Mit nun veröffentlichter Leitsatzentscheidung vom 15. Juli 2010 hat der BGH eine Klage endgültig abgewiesen, mit der über das UWG der Vertrieb von Nahrungsergänzungsmitteln mit Glucosaminsulfat und Chondroitinsulfat untersagt werden sollte (Az.: I ZR 99/09 – Gelenknahrung II). Glucosaminsulfat ist ein in Reinform in der Natur nicht vorkommendes Salz, Chondroitinsulfat ein natürlicher Bestandteil des Gelenkknorpels, der insbesondere aus Haifischknorpel isoliert werden kann. Das angegriffene Nahrungsergänzungsmittel sollte dem Knorpelaufbau in Gelenken dienen. Nach Auffassung des Klägers hätte es für die Verwendung der Substanzen einer Zulassung bedurft, denn beide Substanzen seien nach der Definition des Lebensmittel-, Bedarfsgegenstände- und Futtermittelgesetzbuchs (LFGB) Lebensmittel-Zusatzstoffen gleichgestellt. Ohne Zulassung sei das Produkt nicht verkehrsfähig und sein Vertrieb wettbewerbsrechtlich zu untersagen.

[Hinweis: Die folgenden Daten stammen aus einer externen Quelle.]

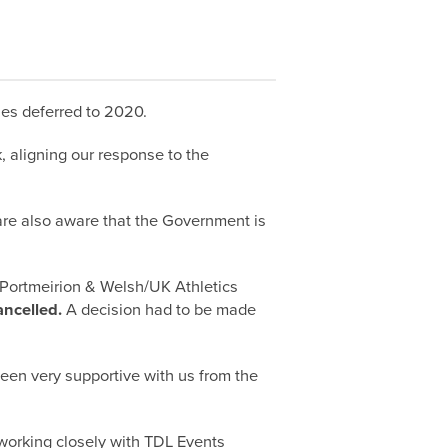
es deferred to 2020.
 aligning our response to the
are also aware that the Government is
h Portmeirion & Welsh/UK Athletics
ncelled.
A decision had to be made
been very supportive with us from the
e working closely with TDL Events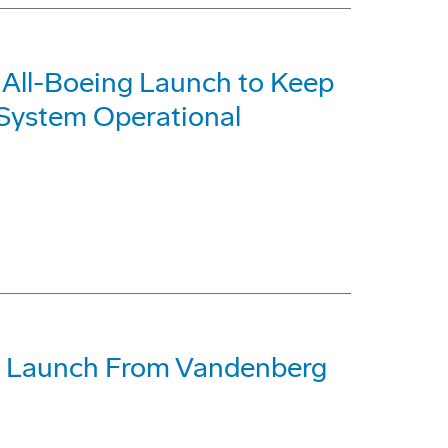
it All-Boeing Launch to Keep
g System Operational
ifth Launch From Vandenberg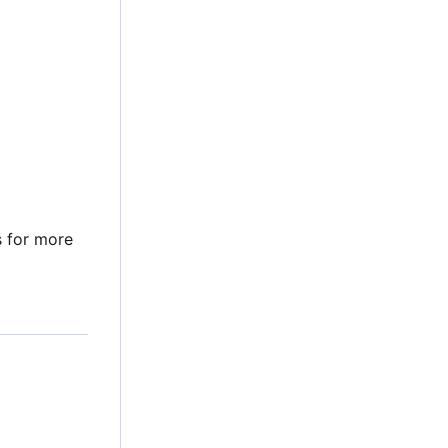
 for more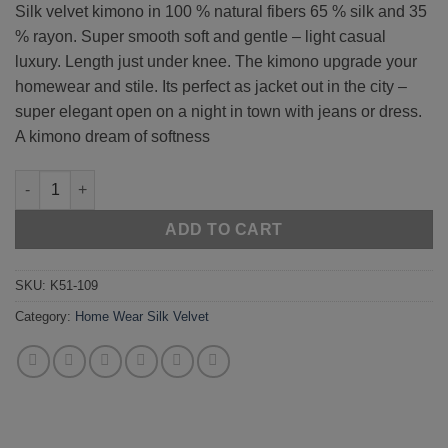
Silk velvet kimono in 100 % natural fibers 65 % silk and 35
% rayon. Super smooth soft and gentle – light casual
luxury. Length just under knee. The kimono upgrade your
homewear and stile. Its perfect as jacket out in the city –
super elegant open on a night in town with jeans or dress.
A kimono dream of softness
Rose 51-109 quantity
ADD TO CART
SKU:
K51-109
Category:
Home Wear Silk Velvet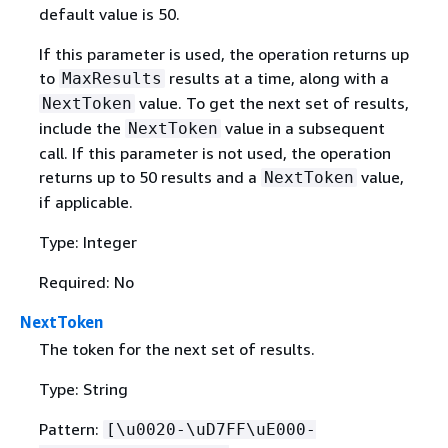
default value is 50.
If this parameter is used, the operation returns up
to
results at a time, along with a
MaxResults
value. To get the next set of results,
NextToken
include the
value in a subsequent
NextToken
call. If this parameter is not used, the operation
returns up to 50 results and a
value,
NextToken
if applicable.
Type: Integer
Required: No
NextToken
The token for the next set of results.
Type: String
Pattern:
[\u0020-\uD7FF\uE000-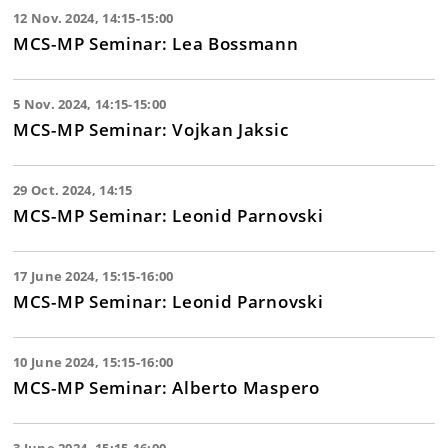
12 Nov. 2024, 14:15-15:00
MCS-MP Seminar: Lea Bossmann
5 Nov. 2024, 14:15-15:00
MCS-MP Seminar: Vojkan Jaksic
29 Oct. 2024, 14:15
MCS-MP Seminar: Leonid Parnovski
17 June 2024, 15:15-16:00
MCS-MP Seminar: Leonid Parnovski
10 June 2024, 15:15-16:00
MCS-MP Seminar: Alberto Maspero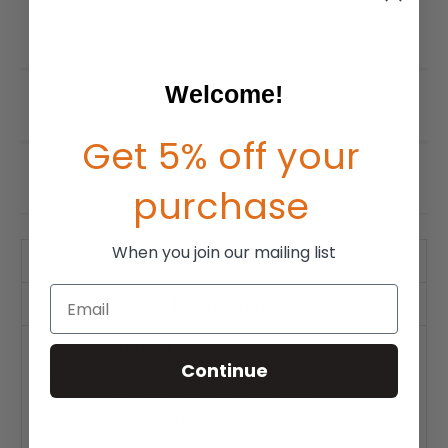
Welcome!
Get 5% off your
purchase
When you join our mailing list
Product Description
Email
Warranty Info
The Ride Java Privacy Flap is an accessory offered for the
Ride Java Back. It comes in three different sizes. Small (fits
Continue
Java Back width 14"/36cm), Medium (fits Java Back widths
15-17"/38-43cm), Large (fits Java Back widths 18-20"/46-
51cm). Compatible with all Ride Java Back sizes.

Der BGH schloss sich dem insoweit an, als dass der Vertrieb nicht verkehrsfähiger Lebensmittel durchaus über das Wettbewerbsrecht verboten werden könnte, da die einschlägigen Vorschriften des LFGB „Marktverhaltensregelungen“ darstellten. Auch unterstellte er zugunsten der Klägerseite, dass nach dem LFGB eine Zulassung für Glucosaminsulfat und Chondroitinsulfat erforderlich sei, die in der Tat fehlte. In diesem Sinne war beispielsweise auch das Verwaltungsgericht Hamburg in einem Urteil vom 19. Januar 2010 (Az.: 4 K 2003/08) von fehlender Verkehrsfähigkeit von Nahrungsergänzungsmitteln mit Glucosaminsulfat und Chondroitinsulfat mangels Zulassung ausgegangen.
Der BGH hielt aber die deutschen Zulassungsregeln für unvereinbar mit dem EU-Recht. Nach den Anforderungen des EuGH müsse die zuständige Behörde auf Antrag „eine eingehende einzelfallbezogene Prüfung, bei der die neuesten wissenschaftlichen Erkenntnisse berücksichtigt werden,“ vornehmen. Im Fall der Zulassung müsse der geprüfte Stoff in eine nationale Liste zugelassener Stoffe aufgenommen werden, bei Ablehnung müsse die Entscheidung gerichtlich anfechtbar sein (z. B. EuGH, Urt. v. 28.1.2010 – C-333/08 – Kommission/Frankreich). Das starre deutsche System basierend auf der Zusatzstoff-Zulassungsverordnung von 1981 mit ihren Anhängen genüge dem nicht. Deshalb sei die derzeit in Deutschland geltende Zulassungspflicht nicht mit EU-Recht vereinbar, so dass ein Verstoß dagegen auch nicht über das Wettbewerbsrecht geahndet werden könne.
Damit ist das Urteil der Sache nach eine Aufforderung an den deutschen Gesetzgeber, seine Zulassungsregeln nachzubessern. Bis das geschieht, wird es schwieriger, gegen den Vertrieb von Produkten mit zweifelhaften Inhaltsstoffen vorzugehen. Wichtig ist allerdings, dass der BGH nicht generell über die Verkehrsfähigkeit von Nahrungsergänzungsmitteln mit Glucosaminsulfat und Chondroitinsulfat entschieden hat. Er ließ ausdrücklich offen, ob der Vertrieb nicht doch wegen mangelnder Sicherheit des Produkts und damit Verstoßes gegen Art. 14 der „Basisverordnung“ für Lebensmittel (Verordnung (EG) Nr. 178/2002) verboten werden könnte. Ein solches Verbot erfordert vom Kläger natürlich erheblich aufwendigeren Sachvortrag als der bloße Verstoß gegen eine Zulassungspflicht und war im Streitfall auch nicht geltend gemacht worden.